The OP's argument (I believe) makes an unjustified assumption that the CEO is falsely implying falsely that people who leave at 5:30 can make it to the C-Suite. That assumption lies in the subtext of an experienced, well paid, successful individual encouraging a work-practice that he did not follow himself. Read literally, the CEO is making no such claim about career (and wealth) advancement at his company beyond "you won't be intentionally penalized for leaving at 5:30."
Well, if it's true that people who leave on time can't do that I'd argue it has more to do with signaling than with actually being productive. Everything I've ever read about productivity suggests regularly working long hours makes your productivity go through the floor to the point that there is not any net benefit.

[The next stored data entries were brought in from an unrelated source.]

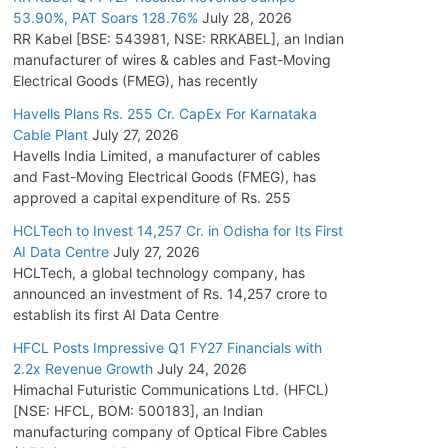
53.90%, PAT Soars 128.76%
July 28, 2026
RR Kabel [BSE: 543981, NSE: RRKABEL], an Indian
manufacturer of wires & cables and Fast-Moving
Electrical Goods (FMEG), has recently
Havells Plans Rs. 255 Cr. CapEx For Karnataka
Cable Plant
July 27, 2026
Havells India Limited, a manufacturer of cables
and Fast-Moving Electrical Goods (FMEG), has
approved a capital expenditure of Rs. 255
HCLTech to Invest 14,257 Cr. in Odisha for Its First
AI Data Centre
July 27, 2026
HCLTech, a global technology company, has
announced an investment of Rs. 14,257 crore to
establish its first AI Data Centre
HFCL Posts Impressive Q1 FY27 Financials with
2.2x Revenue Growth
July 24, 2026
Himachal Futuristic Communications Ltd. (HFCL)
[NSE: HFCL, BOM: 500183], an Indian
manufacturing company of Optical Fibre Cables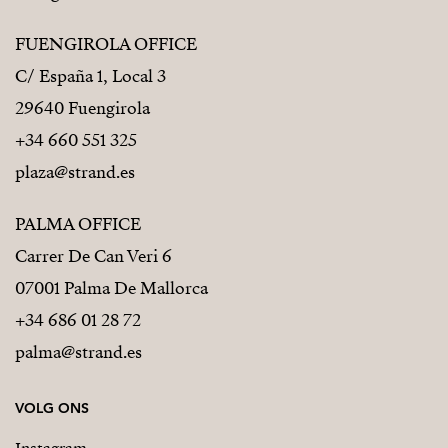
FUENGIROLA OFFICE
C/ España 1, Local 3
29640 Fuengirola
+34 660 551 325
plaza@strand.es
PALMA OFFICE
Carrer De Can Veri 6
07001 Palma De Mallorca
+34 686 01 28 72
palma@strand.es
VOLG ONS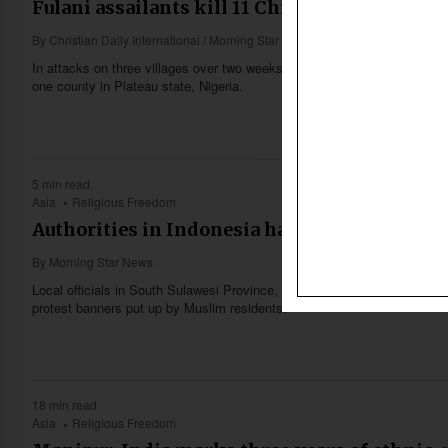
Fulani assailants kill 11 Christians in Plateau
By
Christian Daily International / Morning Star News
In attacks on three villages over two weeks, Fulani herdsmen killed 11 Ch
one county in Plateau state, Nigeria.
5 min read
Asia
Religious Freedom
Authorities in Indonesia halt construction o
By
Morning Star News
Local officials in South Sulawesi Province, Indonesia on April 14 halted
protest banners put up by Muslim residents.
18 min read
Asia
Religious Freedom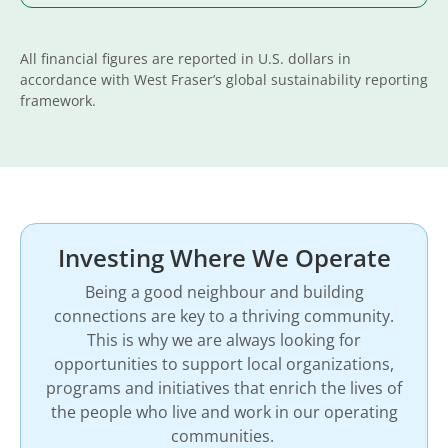
All financial figures are reported in U.S. dollars in
accordance with West Fraser’s global sustainability reporting
framework.
Investing Where We Operate
Being a good neighbour and building
connections are key to a thriving community.
This is why we are always looking for
opportunities to support local organizations,
programs and initiatives that enrich the lives of
the people who live and work in our operating
communities.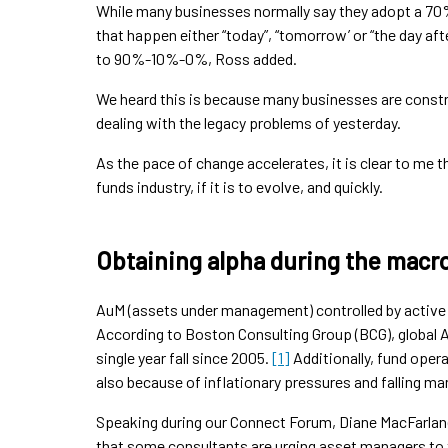
While many businesses normally say they adopt a 70
that happen either “today”, “tomorrow’ or “the day aft
to 90%-10%-0%, Ross added.
We heard this is because many businesses are constra
dealing with the legacy problems of yesterday.
As the pace of change accelerates, it is clear to me t
funds industry, if it is to evolve, and quickly.
Obtaining alpha during the macr
AuM (assets under management) controlled by active 
According to Boston Consulting Group (BCG), global Au
single year fall since 2005.
[1]
Additionally, fund opera
also because of inflationary pressures and falling m
Speaking during our Connect Forum, Diane MacFarlane,
that some consultants are urging asset managers to t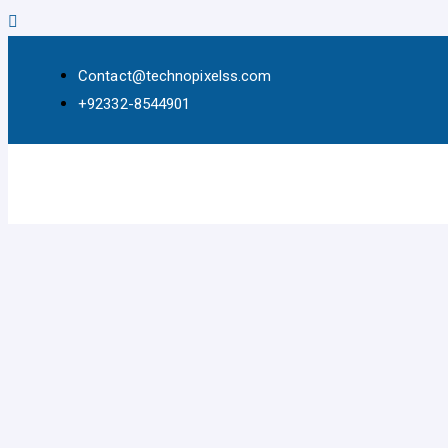
Contact@technopixelss.com
+92332-8544901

I agree with you and have read similar studies/articles.
Hours worked is a useless signal at best and a misleading signal at worst. (as an aside, I also believe the 40hr work week is a waste for both companies and employees)
Number of hours a superficial signal that it easy to imitate. People know that productive "hustlers", "gamechangers" "showrunners" get promoted. They tend to know who the hustlers are and thus they know that hustling often requires more than 8 productive hours a day of work. So they stay after hours despite diminishing returns and lower median throughput.
Once a large enough percentage of the imitators stay afterhours, now your average operational employee has to stay in order to conform to the perceived status quo.
So I agree with with the CEO leaving early as long as he enforces a culture that not only encourages people leaving at 5:30, but penalizes people who stay late. Then the hustlers will follow, and then the imitators will follow and the operational staff will feel comfortable to have their 40 hour work week.